Notice that `Parse("1")?.Add(1)` has type `Int?` since it can return both `Int` from the call to the `Add` method or may return `Null`, and therefore we still need to use `?.` to optionally call `Mul`.

# Error Type

By analogy to `Int?` meaning `Int|Null`, we might introduce a new `Error` type and syntax for `Int|Error`. The short hand might be `Int!`.

I’m not aware of any programming languages that have this notation or syntax exactly.

The `Error` type would probably have a formatted message, and perhaps a stack trace to discover where the error originated. It would essentially be almost the same as exception types, though it would be passed and returned from functions as an other value. Sub-types might add extra detail where appropriate, for example `IOError` might describe the input/output stream that caused the error.

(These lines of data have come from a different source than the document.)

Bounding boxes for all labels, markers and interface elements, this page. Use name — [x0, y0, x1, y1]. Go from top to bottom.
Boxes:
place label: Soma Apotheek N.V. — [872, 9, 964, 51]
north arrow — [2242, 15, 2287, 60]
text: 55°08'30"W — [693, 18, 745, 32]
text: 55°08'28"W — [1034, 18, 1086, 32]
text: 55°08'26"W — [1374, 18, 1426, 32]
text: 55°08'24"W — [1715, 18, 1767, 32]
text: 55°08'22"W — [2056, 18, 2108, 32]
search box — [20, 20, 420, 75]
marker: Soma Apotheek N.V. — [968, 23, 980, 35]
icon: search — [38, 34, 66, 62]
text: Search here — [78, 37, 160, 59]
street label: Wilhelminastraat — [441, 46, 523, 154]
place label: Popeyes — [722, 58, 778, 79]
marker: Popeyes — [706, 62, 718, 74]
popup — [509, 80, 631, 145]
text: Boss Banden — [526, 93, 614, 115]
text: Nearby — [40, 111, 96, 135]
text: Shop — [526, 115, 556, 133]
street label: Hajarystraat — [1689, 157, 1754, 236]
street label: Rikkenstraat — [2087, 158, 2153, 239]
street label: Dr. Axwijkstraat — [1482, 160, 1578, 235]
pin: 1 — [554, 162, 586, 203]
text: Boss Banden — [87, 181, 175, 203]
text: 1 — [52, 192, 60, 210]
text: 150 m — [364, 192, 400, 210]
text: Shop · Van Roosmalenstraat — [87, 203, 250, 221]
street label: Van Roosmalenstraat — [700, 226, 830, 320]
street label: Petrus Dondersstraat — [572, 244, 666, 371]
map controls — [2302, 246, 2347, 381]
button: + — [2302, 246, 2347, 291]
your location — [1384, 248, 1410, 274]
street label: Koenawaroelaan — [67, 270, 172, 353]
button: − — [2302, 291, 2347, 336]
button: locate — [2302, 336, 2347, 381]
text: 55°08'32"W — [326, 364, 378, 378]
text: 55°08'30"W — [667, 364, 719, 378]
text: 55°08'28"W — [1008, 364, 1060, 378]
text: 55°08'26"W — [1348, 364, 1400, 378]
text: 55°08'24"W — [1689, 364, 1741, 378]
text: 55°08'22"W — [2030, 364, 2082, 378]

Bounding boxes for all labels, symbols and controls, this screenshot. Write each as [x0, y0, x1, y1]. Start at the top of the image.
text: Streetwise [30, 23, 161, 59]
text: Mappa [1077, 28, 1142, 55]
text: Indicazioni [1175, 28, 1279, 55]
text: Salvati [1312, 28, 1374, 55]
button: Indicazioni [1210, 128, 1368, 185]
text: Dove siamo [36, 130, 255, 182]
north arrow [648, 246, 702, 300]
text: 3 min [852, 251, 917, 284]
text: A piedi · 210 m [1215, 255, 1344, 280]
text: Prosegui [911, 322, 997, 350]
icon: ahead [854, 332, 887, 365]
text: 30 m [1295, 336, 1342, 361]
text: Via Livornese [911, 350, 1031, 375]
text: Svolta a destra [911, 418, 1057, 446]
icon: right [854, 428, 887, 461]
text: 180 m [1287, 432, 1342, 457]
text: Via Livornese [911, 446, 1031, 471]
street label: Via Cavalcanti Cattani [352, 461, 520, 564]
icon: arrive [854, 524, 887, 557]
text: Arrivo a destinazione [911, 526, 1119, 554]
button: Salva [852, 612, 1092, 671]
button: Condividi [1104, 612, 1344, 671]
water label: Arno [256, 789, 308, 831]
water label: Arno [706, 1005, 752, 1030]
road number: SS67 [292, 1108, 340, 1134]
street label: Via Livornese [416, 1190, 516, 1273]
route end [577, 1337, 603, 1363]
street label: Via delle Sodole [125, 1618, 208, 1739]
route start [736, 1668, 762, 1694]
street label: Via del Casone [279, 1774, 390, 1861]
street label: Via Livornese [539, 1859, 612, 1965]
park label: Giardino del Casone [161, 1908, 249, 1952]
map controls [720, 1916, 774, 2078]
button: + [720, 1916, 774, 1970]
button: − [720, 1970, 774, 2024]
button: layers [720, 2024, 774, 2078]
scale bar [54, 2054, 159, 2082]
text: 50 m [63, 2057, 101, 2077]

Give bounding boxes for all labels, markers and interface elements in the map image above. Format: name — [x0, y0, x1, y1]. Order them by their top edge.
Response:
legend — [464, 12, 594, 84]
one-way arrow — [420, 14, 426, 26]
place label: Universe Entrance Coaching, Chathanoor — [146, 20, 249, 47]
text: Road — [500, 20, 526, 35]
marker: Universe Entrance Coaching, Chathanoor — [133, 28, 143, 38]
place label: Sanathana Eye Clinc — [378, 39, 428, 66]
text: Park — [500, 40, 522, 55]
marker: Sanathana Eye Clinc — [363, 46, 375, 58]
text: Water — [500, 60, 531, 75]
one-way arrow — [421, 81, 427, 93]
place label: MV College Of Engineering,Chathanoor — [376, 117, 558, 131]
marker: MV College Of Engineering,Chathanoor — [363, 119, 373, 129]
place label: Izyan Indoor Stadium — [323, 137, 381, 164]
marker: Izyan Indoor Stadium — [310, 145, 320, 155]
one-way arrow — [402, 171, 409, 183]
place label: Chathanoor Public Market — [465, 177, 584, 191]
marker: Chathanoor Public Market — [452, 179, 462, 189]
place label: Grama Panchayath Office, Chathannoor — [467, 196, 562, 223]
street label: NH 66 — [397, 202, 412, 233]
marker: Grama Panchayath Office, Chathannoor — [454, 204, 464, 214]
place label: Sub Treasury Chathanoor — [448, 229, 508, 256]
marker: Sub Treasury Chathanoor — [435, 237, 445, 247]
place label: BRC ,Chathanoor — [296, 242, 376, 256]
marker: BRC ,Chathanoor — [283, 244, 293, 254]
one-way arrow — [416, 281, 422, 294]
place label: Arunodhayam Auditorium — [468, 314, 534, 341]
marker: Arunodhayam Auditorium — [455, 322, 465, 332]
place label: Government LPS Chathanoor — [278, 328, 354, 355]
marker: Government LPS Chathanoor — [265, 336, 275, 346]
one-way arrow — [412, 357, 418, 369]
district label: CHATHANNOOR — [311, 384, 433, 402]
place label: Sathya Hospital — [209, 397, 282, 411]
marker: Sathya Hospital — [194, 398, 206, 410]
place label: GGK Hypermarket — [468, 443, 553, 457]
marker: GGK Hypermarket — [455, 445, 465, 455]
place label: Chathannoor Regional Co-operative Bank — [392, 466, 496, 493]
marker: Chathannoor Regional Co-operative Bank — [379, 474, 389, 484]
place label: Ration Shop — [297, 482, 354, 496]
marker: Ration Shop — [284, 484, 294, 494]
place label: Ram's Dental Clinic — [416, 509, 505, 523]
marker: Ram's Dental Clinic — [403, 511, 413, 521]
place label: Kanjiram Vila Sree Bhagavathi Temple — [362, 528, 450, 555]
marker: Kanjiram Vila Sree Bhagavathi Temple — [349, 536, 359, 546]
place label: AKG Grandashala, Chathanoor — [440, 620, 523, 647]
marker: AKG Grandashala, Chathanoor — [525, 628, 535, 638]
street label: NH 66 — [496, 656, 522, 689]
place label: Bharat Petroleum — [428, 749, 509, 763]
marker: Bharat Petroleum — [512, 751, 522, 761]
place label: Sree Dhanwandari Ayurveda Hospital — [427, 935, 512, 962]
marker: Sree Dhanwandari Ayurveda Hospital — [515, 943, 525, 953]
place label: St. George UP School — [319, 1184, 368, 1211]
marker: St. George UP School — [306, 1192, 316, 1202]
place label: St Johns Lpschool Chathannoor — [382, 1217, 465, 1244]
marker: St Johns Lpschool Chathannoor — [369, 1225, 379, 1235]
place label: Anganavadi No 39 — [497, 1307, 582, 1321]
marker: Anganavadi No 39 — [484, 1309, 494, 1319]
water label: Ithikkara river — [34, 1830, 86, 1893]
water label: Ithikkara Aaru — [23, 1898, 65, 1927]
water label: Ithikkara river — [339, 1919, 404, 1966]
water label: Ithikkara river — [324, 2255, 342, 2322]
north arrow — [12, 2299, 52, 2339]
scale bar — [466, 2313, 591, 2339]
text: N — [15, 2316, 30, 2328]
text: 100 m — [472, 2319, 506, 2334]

We would also extend the short hand forms of `if`, `?:` and `?.` to include both Null and Error types:

``````Int! x = Parse("123");
if (x)
printf("x=%d\n", x);
else
printf("%s:%d: Error: %s\n", x.GetFile(), x.GetLine(), x.GetMessage());
``````

Other interesting properties of error might be useful:

• An `ErrorStack` which might wrap another deeper `Error`; useful for higher level components to wrap lower level errors.
• An `ErrorList` which might collect zero or more errors as one errors.
• Some sort of construct similar to `try` and `catch` to catch and handle errors within a block; much like exceptions.
• Something like “using” and “with” from languages like C# and Python where resources can be disposed automatically on error.
• Have alternate `!:` and `!.` chaining for just `Error` types, and leave `?:` and `?.` for `Null` values.
• Have `_` to mean the original value operated on by `?:`, `?.` (and `!:`, `!.`).
• The compiler might cause an compilation error if an `Error` return is ignored.